Tuesday, March 27, 2007
Terrorist - - Kookiejar's Review
I generally like Updike's work. In his Rabbit Angstrom series he encapsulated the American experience through 4 decades, and taken as a whole, may go down in history as 'The Great American Novel".
"Terrorist", however, will probably go down in history as "when John Updike jumped the shark".
"Terrorist" treads many familiar Updike themes, religion, patriotism, consumerism, infidelity and marriage. It is the story of a teenage boy of half Arab ancestry who adopts the religion and culture of his absent father, but gets sucked into the ugly, fanatical side of Islam. The crux of the story is, will he or won't he fulfill his perceived destiny and blow up the truck bomb as he's been instructed to do.
However this novel, although well-written, is just not believable. The boy, Ahmad, talks like a 70 year old man who is trying to sound like a teenager. His main rival at school is a black boy named Tylenol (Really, Mr Updike? Tylenol? I know people sometimes give their children silly names, but this is beyond my ken), and the guidance counselor who becomes a surrogate father to Ahmad (a character we are supposed to root for, mind you), is such a bitter, cruel, mean-spirited misogynist I wish Ahmad would have blown him up.
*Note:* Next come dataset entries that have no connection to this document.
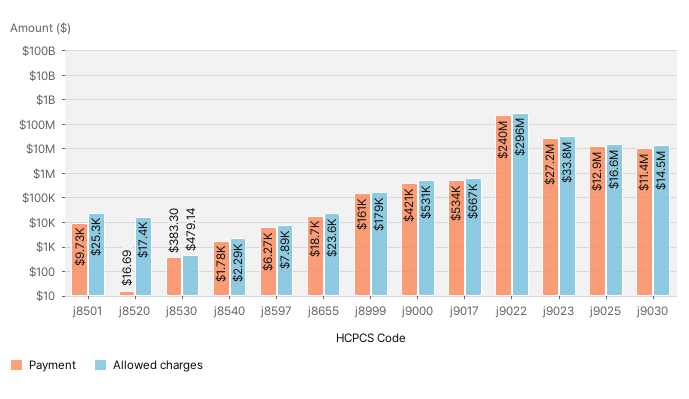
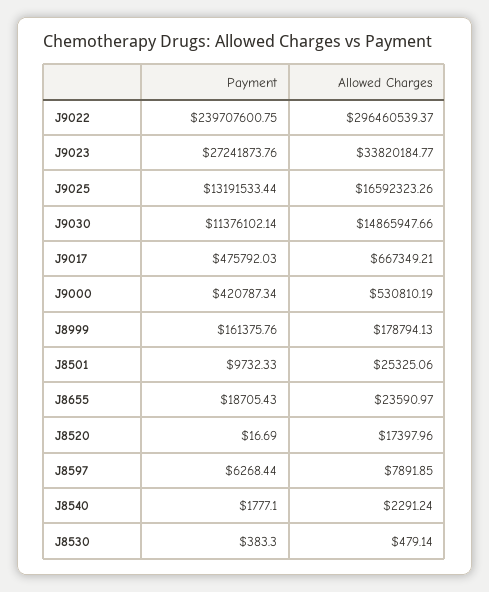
  {
    "Payment": {
      "j8501": 9732.33,
      "j8520": 16.69,
      "j8530": 383.3,
      "j8540": 1777.1,
      "j8597": 6268.44,
      "j8655": 18705.43,
      "j8999": 161375.76,
      "j9000": 420787.34,
-     "j9017": 534000,
+     "j9017": 475792.03,
      "j9022": 239707600.75,
      "j9023": 27241873.76,
-     "j9025": 12900000,
+     "j9025": 13191533.44,
      "j9030": 11376102.14
    },
    "Allowed charges": {
      "j8501": 25325.06,
      "j8520": 17397.96,
      "j8530": 479.14,
      "j8540": 2291.24,
      "j8597": 7891.85,
      "j8655": 23590.97,
      "j8999": 178794.13,
      "j9000": 530810.19,
      "j9017": 667349.21,
      "j9022": 296460539.37,
      "j9023": 33820184.77,
      "j9025": 16592323.26,
-     "j9030": 14500000
+     "j9030": 14865947.66
    }
  }

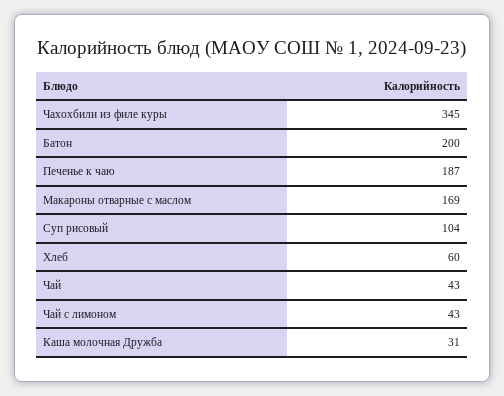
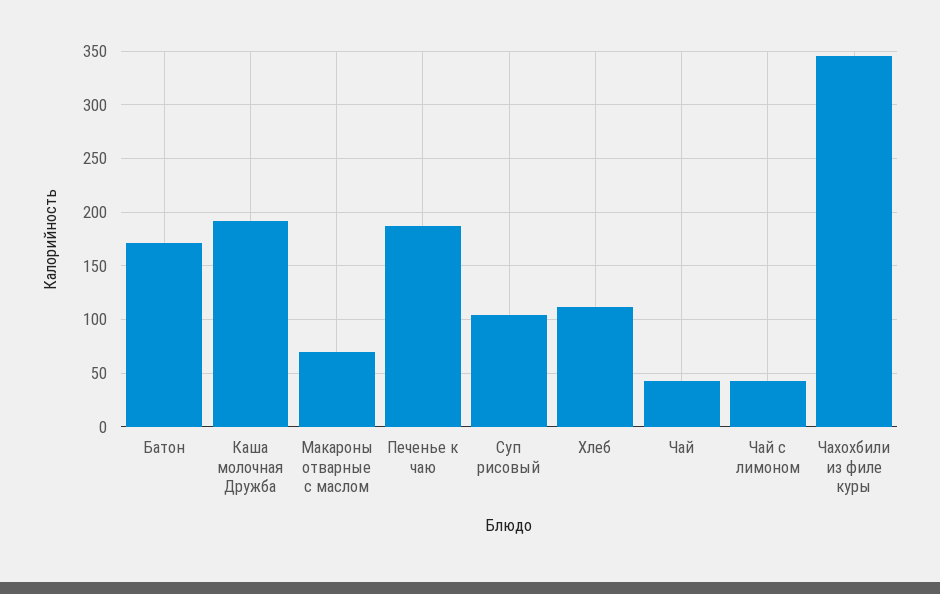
  {
    "Чахохбили из филе куры": 345,
-   "Батон": 200,
+   "Батон": 170,
    "Печенье к чаю": 187,
-   "Макароны отварные с маслом": 169,
+   "Макароны отварные с маслом": 70,
    "Суп рисовый": 104,
-   "Хлеб": 60,
+   "Хлеб": 110,
    "Чай": 43,
    "Чай с лимоном": 43,
-   "Каша молочная Дружба": 31
+   "Каша молочная Дружба": 190
  }

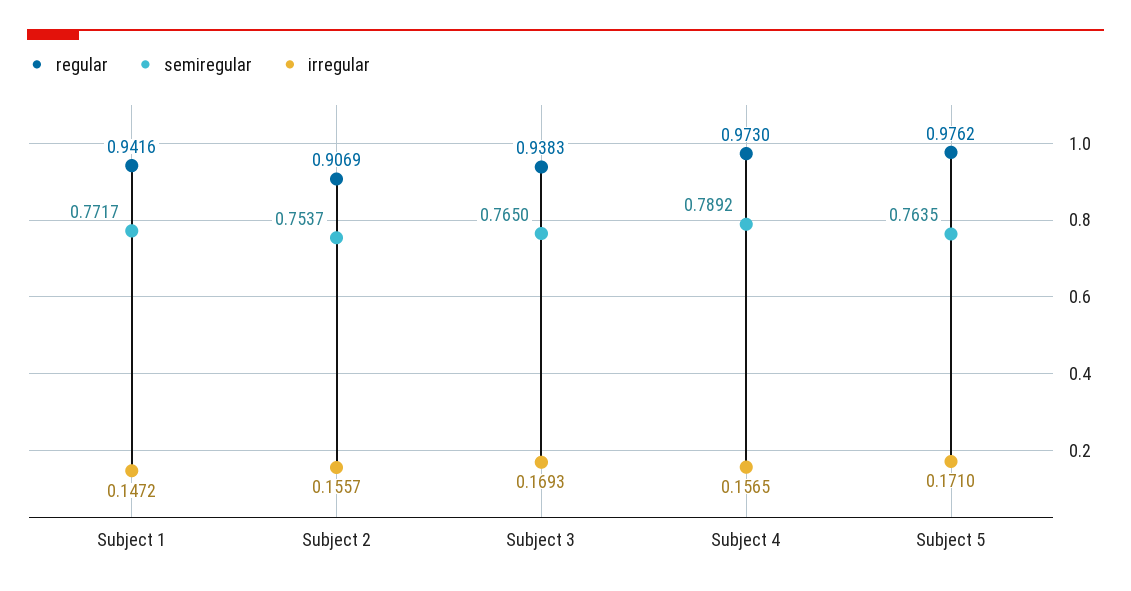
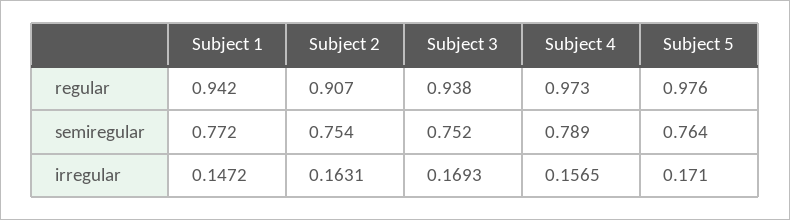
  {
    "regular": {
      "Subject 1": 0.9416,
      "Subject 2": 0.9069,
      "Subject 3": 0.9383,
      "Subject 4": 0.973,
      "Subject 5": 0.9762
    },
    "semiregular": {
      "Subject 1": 0.7717,
      "Subject 2": 0.7537,
-     "Subject 3": 0.765,
+     "Subject 3": 0.752,
      "Subject 4": 0.7892,
      "Subject 5": 0.7635
    },
    "irregular": {
      "Subject 1": 0.1472,
-     "Subject 2": 0.1557,
+     "Subject 2": 0.1631,
      "Subject 3": 0.1693,
      "Subject 4": 0.1565,
      "Subject 5": 0.171
    }
  }

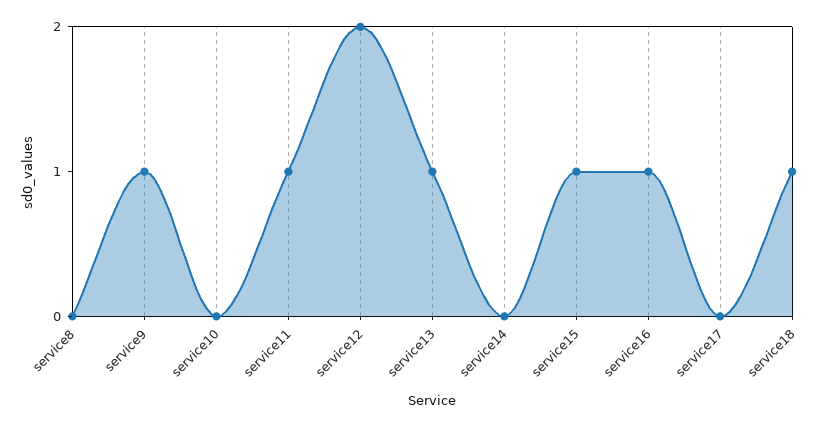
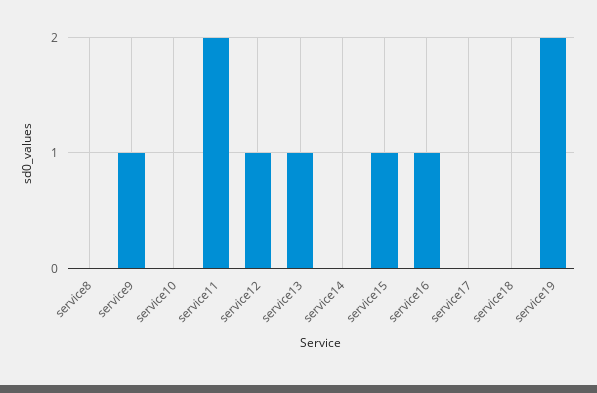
  {
    "service8": 0,
    "service9": 1,
    "service10": 0,
-   "service11": 1,
+   "service11": 2,
-   "service12": 2,
+   "service12": 1,
    "service13": 1,
    "service14": 0,
    "service15": 1,
    "service16": 1,
    "service17": 0,
-   "service18": 1
+   "service18": 0,
+   "service19": 2
  }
The only part of the novel that I really enjoyed were the parts where we spent time with the guidance counselor's wife. She is a pathetic, fat mess of a woman (and married to that man, you can sympathize with her apathy about her life), who turns out to be more useful and vital than even she knew. If the novel focused on her part in the story instead of relegating her to a short chapter, I would have been a lot happier with it.
Read this if you want to but I say, you'd be better off reading something else.